List, in full, every line of the records below that contains the word "Check".

Exercise input:
<<<<

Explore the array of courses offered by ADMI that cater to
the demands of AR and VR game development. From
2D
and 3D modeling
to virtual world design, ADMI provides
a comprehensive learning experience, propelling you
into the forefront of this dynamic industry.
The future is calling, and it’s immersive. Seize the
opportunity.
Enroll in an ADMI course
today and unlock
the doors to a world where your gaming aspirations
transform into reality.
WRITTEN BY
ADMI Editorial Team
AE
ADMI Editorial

>>>>
<<<<

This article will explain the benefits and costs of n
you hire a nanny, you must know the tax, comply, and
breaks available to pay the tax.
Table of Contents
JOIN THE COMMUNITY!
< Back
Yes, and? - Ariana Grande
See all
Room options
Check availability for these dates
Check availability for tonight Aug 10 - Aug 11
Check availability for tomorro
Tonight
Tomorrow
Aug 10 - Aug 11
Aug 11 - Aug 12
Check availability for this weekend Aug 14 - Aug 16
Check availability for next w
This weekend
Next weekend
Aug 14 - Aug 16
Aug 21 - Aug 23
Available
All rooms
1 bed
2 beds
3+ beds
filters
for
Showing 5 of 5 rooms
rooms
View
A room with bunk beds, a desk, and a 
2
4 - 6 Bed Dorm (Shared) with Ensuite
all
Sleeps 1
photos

>>>>

Exercise output:
Check availability for these dates
Check availability for tonight Aug 10 - Aug 11
Check availability for tomorro
Check availability for this weekend Aug 14 - Aug 16
Check availability for next w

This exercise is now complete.